** SELECTED PASSAGE **
◆ ◆ ◆ ◆ ◆
I challenge you to find a team with a better draft record in the early rounds than Detroit. Players in the top 3 rounds are generally considered to be good bets to make the NHL and the rest are all longshots or projects.
Just for fun, let's make the same breakdown for Montréal. Not going back to 1998, but to 2001, because that's when André Savard / Trevor Timmins started to draft for us.
1/7 - Mike Komisarek : plays on our D's first pairing.
1/25 - Alexander Perezhogin : made his room on the 3rd line with potential to go higher before he decided to cash-in in Russia.
2/37 - Duncan Milroy : a former WHL star...not so much in the AHL, played 5 NHL games still.
3/71 - Tomas Plekanec : 1st/2nd center, 69 points last season, enough said.
1/14 - Chris Higgins : top 6 left winger with strong two-way play.
2/45 - Tomas Linhart : bust.
1/10 - Andreï Kostitsyn : top 6 winger, still untapped potential.
2/40 - Cory Urquhart : bust, had written "Eric Chouinard" on his forehead, never understood that pick.
2/61 - Maxim Lapierre : bottom 6 regular "agitator" type.
3/79 - Ryan O'Byrne : big stay-at-home defenseman, just became a NHL regular, has still room to improve.
1/18 - Kyle Chipchura : started last season in Montréal, should stay in the NHL this year and for years to come, two-way C with leadership.
◆ ◆ ◆ ◆ ◆
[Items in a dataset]

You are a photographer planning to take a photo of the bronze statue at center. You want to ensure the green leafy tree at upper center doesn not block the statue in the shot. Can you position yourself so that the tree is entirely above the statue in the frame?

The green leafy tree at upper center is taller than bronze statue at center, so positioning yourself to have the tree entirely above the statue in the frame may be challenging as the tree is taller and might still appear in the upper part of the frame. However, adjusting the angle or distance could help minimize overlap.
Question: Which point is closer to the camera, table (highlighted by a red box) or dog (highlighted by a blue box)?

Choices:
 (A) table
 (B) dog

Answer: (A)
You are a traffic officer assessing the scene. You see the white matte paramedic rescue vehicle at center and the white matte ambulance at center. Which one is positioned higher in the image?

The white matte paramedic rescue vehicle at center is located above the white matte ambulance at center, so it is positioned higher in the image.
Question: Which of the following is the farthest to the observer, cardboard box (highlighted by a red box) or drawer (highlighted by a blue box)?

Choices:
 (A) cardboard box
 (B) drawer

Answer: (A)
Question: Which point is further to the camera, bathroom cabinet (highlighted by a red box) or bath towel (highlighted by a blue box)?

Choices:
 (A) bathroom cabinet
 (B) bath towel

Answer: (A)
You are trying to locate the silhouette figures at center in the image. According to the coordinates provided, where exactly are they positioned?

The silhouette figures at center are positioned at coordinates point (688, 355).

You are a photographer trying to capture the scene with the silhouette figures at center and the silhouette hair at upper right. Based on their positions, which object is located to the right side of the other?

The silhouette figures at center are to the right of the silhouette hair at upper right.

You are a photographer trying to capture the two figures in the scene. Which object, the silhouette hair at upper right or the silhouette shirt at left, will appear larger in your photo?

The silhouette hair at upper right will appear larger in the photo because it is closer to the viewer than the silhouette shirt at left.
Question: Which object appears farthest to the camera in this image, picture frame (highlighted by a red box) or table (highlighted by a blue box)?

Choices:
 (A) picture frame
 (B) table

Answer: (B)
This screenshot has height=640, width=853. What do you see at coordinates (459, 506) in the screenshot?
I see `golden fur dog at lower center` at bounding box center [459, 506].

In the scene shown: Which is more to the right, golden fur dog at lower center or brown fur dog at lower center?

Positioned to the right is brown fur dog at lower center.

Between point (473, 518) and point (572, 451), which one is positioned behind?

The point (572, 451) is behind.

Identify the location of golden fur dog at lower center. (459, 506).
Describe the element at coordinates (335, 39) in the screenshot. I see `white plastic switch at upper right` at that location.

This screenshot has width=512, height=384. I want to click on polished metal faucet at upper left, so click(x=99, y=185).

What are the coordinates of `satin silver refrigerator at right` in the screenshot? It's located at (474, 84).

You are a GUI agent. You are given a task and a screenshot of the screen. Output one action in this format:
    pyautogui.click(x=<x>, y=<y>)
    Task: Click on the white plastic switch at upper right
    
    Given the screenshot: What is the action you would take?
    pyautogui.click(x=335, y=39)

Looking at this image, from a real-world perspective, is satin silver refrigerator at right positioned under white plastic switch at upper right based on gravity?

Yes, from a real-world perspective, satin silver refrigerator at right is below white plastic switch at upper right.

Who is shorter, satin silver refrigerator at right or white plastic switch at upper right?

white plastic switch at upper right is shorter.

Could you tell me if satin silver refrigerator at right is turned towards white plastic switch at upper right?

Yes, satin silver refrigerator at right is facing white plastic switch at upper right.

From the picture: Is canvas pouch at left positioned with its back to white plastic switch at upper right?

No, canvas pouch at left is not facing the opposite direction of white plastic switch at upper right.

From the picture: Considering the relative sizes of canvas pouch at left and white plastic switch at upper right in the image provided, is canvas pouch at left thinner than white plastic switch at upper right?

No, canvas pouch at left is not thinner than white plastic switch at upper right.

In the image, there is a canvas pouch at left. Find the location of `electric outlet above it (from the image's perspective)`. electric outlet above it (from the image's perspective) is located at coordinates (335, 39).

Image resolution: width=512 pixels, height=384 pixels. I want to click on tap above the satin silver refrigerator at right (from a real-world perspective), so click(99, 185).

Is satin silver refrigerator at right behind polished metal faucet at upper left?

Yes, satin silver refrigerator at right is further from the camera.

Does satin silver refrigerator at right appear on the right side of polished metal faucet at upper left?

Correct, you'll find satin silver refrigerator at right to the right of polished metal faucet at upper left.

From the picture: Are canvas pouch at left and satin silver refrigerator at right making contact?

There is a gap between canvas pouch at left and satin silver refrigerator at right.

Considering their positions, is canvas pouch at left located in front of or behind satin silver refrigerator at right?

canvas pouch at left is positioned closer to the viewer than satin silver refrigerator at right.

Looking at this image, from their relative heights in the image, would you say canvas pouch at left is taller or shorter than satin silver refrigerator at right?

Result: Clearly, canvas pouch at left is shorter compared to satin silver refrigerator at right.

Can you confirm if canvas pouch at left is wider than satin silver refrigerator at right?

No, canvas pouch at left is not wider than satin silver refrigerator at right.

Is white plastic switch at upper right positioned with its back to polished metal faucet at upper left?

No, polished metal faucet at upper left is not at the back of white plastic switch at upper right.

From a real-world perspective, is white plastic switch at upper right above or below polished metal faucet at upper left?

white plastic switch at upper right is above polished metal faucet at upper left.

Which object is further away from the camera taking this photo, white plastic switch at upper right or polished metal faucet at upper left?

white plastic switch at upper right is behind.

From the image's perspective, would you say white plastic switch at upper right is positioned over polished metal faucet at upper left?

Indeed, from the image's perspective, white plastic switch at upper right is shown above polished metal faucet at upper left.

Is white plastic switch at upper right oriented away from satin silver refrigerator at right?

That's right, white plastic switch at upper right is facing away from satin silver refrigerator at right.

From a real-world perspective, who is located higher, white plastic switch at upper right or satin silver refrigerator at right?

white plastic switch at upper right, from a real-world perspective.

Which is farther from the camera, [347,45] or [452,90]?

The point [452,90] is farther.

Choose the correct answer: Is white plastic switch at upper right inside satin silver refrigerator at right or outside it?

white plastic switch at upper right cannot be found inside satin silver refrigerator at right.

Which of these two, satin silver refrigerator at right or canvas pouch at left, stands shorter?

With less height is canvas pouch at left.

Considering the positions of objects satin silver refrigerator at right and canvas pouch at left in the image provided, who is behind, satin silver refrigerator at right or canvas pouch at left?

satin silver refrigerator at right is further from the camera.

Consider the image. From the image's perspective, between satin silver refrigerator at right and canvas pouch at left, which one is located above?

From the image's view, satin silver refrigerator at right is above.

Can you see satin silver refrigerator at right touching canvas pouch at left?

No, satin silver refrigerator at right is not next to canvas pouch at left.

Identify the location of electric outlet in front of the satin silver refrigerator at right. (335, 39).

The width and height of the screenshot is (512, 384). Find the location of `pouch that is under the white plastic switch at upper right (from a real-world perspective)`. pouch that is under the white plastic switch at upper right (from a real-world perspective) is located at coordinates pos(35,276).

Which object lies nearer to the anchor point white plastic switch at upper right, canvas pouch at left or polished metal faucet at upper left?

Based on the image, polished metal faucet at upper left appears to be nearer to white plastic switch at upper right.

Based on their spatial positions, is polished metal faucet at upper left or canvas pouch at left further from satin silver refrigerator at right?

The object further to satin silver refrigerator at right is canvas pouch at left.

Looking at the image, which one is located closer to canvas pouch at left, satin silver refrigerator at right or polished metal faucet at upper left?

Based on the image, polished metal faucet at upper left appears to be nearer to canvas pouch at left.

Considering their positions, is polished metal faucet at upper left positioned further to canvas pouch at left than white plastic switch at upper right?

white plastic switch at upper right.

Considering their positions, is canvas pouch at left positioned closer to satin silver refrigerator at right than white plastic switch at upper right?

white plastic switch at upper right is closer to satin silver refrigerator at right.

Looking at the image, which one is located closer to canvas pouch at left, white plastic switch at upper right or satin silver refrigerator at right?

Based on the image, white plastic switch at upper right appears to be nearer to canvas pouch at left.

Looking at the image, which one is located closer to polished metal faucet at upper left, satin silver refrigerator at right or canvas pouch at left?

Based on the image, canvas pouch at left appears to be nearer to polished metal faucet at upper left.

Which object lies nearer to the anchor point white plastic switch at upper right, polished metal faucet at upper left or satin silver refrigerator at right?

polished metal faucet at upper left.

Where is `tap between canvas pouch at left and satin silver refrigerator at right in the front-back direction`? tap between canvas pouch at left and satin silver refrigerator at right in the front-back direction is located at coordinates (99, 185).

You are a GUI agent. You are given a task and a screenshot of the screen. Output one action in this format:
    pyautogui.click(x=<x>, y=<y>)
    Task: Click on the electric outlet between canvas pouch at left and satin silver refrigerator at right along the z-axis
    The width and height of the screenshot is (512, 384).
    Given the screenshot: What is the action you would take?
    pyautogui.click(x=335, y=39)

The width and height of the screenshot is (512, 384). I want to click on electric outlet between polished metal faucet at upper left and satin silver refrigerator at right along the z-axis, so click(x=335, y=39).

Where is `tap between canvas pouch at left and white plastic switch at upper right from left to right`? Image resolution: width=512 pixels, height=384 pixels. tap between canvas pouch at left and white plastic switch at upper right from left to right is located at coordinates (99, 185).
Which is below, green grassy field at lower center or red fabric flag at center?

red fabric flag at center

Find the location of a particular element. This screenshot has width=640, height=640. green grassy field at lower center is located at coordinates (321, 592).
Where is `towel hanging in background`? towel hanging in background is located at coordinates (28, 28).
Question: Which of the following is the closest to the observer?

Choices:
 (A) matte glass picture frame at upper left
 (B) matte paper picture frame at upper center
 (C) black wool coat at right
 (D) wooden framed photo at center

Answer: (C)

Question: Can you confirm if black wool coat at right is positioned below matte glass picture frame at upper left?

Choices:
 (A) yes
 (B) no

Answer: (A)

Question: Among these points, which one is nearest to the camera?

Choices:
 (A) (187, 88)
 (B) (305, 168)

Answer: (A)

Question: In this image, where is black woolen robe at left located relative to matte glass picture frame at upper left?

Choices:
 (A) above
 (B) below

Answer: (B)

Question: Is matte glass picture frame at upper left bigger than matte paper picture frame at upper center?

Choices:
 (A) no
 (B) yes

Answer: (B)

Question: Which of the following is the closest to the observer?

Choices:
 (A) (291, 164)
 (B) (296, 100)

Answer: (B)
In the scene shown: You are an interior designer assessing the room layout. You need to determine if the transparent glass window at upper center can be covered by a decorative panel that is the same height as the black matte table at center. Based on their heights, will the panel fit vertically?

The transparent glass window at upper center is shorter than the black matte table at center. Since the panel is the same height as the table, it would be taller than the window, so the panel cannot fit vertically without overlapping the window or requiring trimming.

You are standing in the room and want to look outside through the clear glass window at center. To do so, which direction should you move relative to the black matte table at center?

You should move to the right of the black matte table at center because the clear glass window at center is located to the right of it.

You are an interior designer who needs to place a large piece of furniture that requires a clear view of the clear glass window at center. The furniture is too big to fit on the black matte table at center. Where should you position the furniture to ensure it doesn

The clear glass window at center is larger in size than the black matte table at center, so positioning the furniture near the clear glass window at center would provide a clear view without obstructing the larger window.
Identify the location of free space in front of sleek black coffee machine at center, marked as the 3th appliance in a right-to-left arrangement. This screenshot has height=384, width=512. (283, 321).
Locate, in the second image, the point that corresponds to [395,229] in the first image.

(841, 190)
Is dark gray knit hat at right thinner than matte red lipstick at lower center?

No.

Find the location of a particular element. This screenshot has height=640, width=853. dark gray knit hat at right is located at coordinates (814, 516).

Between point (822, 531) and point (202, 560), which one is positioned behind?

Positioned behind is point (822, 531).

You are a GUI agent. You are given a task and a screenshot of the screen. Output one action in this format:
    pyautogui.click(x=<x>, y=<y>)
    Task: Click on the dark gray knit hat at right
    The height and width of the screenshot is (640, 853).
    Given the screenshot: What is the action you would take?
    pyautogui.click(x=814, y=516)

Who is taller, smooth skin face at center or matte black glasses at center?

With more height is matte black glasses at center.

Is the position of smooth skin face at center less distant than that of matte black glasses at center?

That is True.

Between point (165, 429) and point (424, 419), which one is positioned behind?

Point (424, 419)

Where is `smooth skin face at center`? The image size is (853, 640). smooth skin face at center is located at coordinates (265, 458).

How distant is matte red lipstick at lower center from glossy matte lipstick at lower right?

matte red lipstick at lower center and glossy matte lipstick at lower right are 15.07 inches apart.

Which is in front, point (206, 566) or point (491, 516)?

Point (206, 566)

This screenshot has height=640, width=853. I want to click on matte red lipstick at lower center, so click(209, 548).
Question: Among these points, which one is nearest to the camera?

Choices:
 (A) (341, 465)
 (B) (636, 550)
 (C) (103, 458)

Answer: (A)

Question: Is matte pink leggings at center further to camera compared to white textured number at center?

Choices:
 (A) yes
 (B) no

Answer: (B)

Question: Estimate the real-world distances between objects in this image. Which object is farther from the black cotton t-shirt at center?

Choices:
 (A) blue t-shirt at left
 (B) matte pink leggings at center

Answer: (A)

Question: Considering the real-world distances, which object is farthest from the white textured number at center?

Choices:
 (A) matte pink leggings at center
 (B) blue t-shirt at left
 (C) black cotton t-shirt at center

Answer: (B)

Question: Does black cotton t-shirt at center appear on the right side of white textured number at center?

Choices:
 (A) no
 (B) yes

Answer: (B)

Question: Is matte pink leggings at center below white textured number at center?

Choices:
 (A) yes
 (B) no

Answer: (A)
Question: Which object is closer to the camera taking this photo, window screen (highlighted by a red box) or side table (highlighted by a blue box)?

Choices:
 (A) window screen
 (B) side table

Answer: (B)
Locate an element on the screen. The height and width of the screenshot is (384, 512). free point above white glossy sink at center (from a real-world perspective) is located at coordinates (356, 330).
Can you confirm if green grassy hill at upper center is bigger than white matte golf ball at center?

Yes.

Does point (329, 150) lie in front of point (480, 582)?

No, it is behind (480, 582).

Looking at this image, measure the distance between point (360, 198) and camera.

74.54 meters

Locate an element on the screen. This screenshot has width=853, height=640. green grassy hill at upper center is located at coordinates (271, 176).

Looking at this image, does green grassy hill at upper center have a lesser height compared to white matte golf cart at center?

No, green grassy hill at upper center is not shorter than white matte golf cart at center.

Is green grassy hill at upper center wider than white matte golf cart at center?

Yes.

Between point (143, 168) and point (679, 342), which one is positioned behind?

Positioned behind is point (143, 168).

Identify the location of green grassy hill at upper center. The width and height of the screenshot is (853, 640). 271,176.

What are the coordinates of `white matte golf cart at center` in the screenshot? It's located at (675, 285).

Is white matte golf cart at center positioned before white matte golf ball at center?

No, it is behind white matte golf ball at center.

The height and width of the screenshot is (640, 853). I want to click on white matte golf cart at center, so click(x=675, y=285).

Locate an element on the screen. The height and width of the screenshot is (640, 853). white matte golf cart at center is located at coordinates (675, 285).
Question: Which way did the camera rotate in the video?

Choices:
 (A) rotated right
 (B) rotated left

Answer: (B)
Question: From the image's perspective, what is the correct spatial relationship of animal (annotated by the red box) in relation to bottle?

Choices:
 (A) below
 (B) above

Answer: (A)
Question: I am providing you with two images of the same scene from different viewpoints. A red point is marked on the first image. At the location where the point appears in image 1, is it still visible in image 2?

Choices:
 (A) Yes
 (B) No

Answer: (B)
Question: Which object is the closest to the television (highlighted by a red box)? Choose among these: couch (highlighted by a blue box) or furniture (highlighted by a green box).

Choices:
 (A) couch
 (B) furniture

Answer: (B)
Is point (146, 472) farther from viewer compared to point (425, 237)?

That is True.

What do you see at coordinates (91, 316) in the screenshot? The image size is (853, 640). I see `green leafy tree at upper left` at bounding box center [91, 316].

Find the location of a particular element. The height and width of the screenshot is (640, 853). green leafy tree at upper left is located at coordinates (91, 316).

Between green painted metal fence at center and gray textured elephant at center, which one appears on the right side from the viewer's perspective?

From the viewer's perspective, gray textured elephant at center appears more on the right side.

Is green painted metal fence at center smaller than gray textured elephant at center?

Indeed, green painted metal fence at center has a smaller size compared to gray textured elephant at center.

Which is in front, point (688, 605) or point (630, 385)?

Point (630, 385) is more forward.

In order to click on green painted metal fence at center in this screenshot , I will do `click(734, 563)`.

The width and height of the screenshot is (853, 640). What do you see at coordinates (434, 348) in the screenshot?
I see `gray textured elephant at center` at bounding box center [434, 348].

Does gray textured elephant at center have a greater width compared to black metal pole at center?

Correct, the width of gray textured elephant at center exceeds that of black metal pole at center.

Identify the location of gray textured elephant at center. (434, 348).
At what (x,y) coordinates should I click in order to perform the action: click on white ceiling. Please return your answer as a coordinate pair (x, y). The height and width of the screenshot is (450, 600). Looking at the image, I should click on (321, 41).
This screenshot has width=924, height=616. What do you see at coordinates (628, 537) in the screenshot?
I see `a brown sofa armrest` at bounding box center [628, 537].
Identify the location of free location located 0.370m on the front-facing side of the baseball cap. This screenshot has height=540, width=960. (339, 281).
◆ ◆ ◆ ◆ ◆
** USING THE INFORMATION **
a: Which players in the Montréal draft breakdown were taken in the second round? List each one by name.
b: Extend the Montréal draft breakdown past its last entry.

** SOLVED PROBLEMS **
a: Duncan Milroy, Tomas Linhart, Cory Urquhart, Maxim Lapierre

b:
3/84 - Alex Yemelin : locked in Russia and the Habs don't want to go the Malkin route, impressed many scouts over there with his physical play (I appeal to the Grigorenko exception).
1/5 - Carey Price : already almost established as our #1 goaltender.
2/45 - Guillaume Latendresse : became a NHL regular at 19, untapped power forward potential.
2006, 2007 and 2008 are too early to tell though Mathieu Carle (2006/2/53) already played one year in the AHL and should be joined by Ben Maxwell (2006/2/49) and Ryan White (2006/3/66) this upcoming season. David Fischer (2006/1/20) looks like the one with the longer path to the NHL though we knew it from Day 1. 2007 draftees all had a good 2007-2008 season and seem to be on the right track.
For 2001-2005, we have 10 NHL regulars out of 14 draftees in the first 3 rounds. That's 71%.
It climbs to 77% if you take Yemelin out of the equation. And all these players (but Perezhogin) will start the season in Montréal this fall !
Really, you can't deny that Savard & Timmins' success isn't on par with the Red Wings'. Though we obviously had higher picks in that time span.
Here's something else to consider. It's been mentioned that Detroit's average draft position was lower than Montreal's, but just how big of a difference was there?
Avg. DET Draft Position: 156.1 (5th pick in the 6th round) Avg. MTL Draft Position: 130.6 (9th pick in the 5th round)
So on average Montreal's players have been selected almost one round earlier than Detroit's. During the 1998-2007 time frame you listed, the lowest draft pick Detroit had was 19th overall. Montreal has had 9 players picked lower than that during that timespan, including 3 picks in the top 10. Detroit has drafted only 3 players in the first 30 picks (1st round) compared to 12 for Montreal. I think there is no debate that the average quality of player Montreal has had access to when drafting is far superior than the quality of player Detroit has access to.
That's true, though you have to take into account, their margin of success with late picks and Montreal is pretty close to Detroit.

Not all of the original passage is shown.